Quote directly from retrieved sections
Synthesise across multiple sections to answer a complex question
Note when the rulebook is ambiguous or silent
Cite specific pages
Explain a rule in clearer language than the rulebook uses, as long as accuracy is preserved
Acknowledge that community interpretation differs from rules-as-written (Tier 2 only)

Not allowed:

Invent rules that aren't in the retrieved sections
Apply general board game knowledge if it contradicts the retrieved text
Speculate about designer intent unless a forum thread directly quotes the designer (Tier 2 only)
Respond in a different language than the question
Inflate citations beyond what was actually used

The constraints aren't just about quality — they're about trust. A user consulting this system during an actual game needs to know the answer comes from their rulebook, not from the model's training data. Once that guarantee breaks down, the system's value breaks down with it.

Questions

Why does the system classify questions before searching? Classification happens before synthesis, not before retrieval. Retrieval uses the question directly. Classification only affects which synthesis template gets used. The two steps are independent.
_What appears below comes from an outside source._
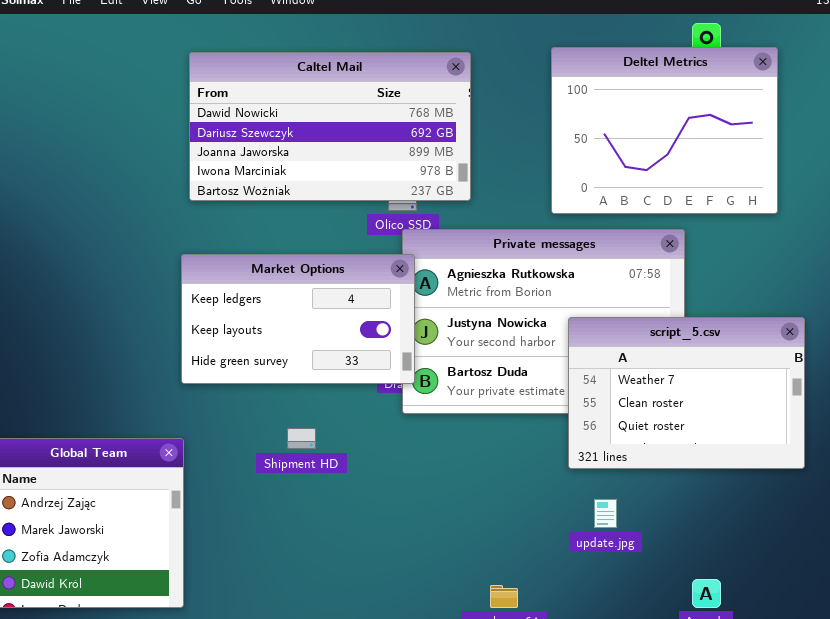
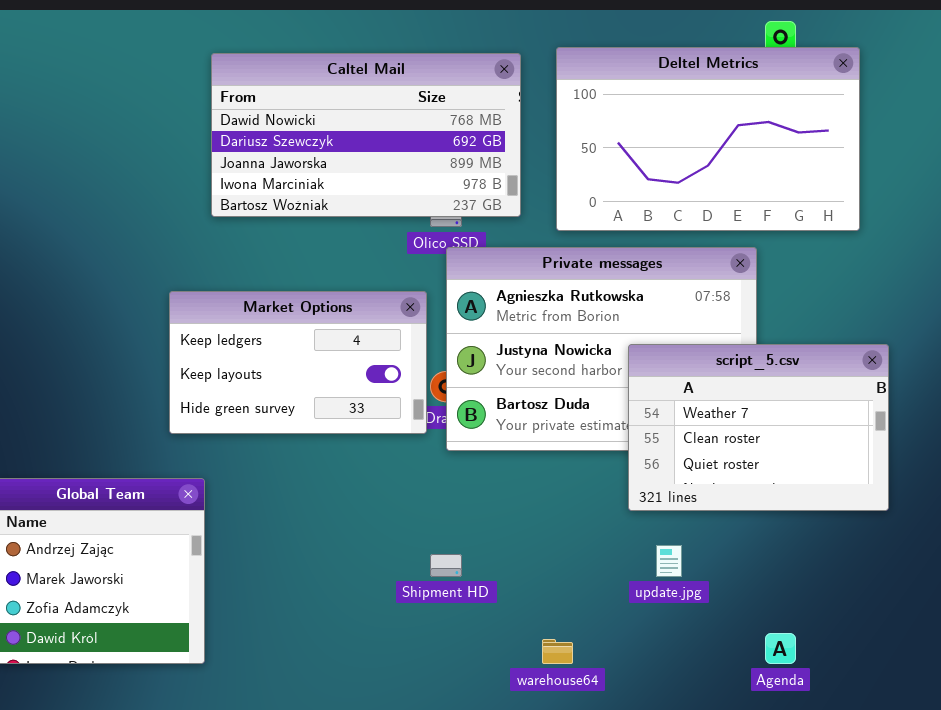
Deltel Metrics: [551,47,778,214] -> [556,47,860,231], resized
Market Options: [181,254,415,384] -> [169,291,427,434], moved
Shipment HD: [287,428,316,449] -> [430,554,462,577], moved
Can I change what template a question category uses? Yes. Update the relevant configuration parameter and restart the orchestrator. No code change needed. The new template is cached on first load.

What happens if the extraction model misclassifies a question? You get a slightly suboptimal prompt — the wrong template for that question type. In practice this is rare, and the legacy fallback template handles truly ambiguous cases adequately.

Why parent sections and not raw chunks? Vector search finds child chunks (short, ~300-token passages). Synthesis then expands each chunk to its full parent section — the structural unit around that passage. This gives the model a complete rule section rather than a fragment. The cap is 8 deduped parent sections; testing showed this gives the model what it needs without inflating context unnecessarily.

Is the extraction model the same as the synthesis model? No. Extraction and enrichment use GPT-4o-mini (lower cost, since these are classification and annotation tasks). Synthesis uses Gemini 3 Flash. Reranking and query expansion use Claude Haiku 4.5. Each model is selected for the task, not shared across all calls.

What's in the prompt cache? The compiled template content — the fully loaded YAML, ready to be formatted with the question and sections. TTL is long; the cache gets flushed when templates are updated, which prevents stale prompts from serving even after a file change.

Autonomous quality optimisation

The prompt templates don't only change when a developer edits them. A separate service — the quality-optimizer — runs a nightly cycle that evaluates recent interactions and proposes targeted improvements.

The loop:

Triage selects real, completed interactions (filtering out test messages, errors, and unsupported languages).
An LLM-as-judge scores each interaction across four dimensions: accuracy (does the answer match the rulebook?), completeness (is anything missing?), format (is the structure right for the question type?), and relevance (did the answer stay on topic?).
The judge identifies which template file produced the answer and what specific issue, if any, occurred.
If a pattern of issues is found — e.g. EDGE_CASE answers consistently missing conditionality checks — a proposal is generated: a diff against the current YAML file with targeted additions.
The proposal is validated against a 40-question test battery. Score before and after are compared. If the improvement exceeds 8% and no questions regress more than the allowed tolerance, the change is auto-applied. If the improvement is between 3% and 8%, it goes to a human for approval via /admin/quality. Below 3%, the proposal is blocked.
On application: the YAML file is overwritten, the prompt cache is flushed, and the orchestrator service restarts. A git commit records the diff with a standardised message.

This design means the seven category-specific templates can tighten over time without manual intervention after every reported edge case.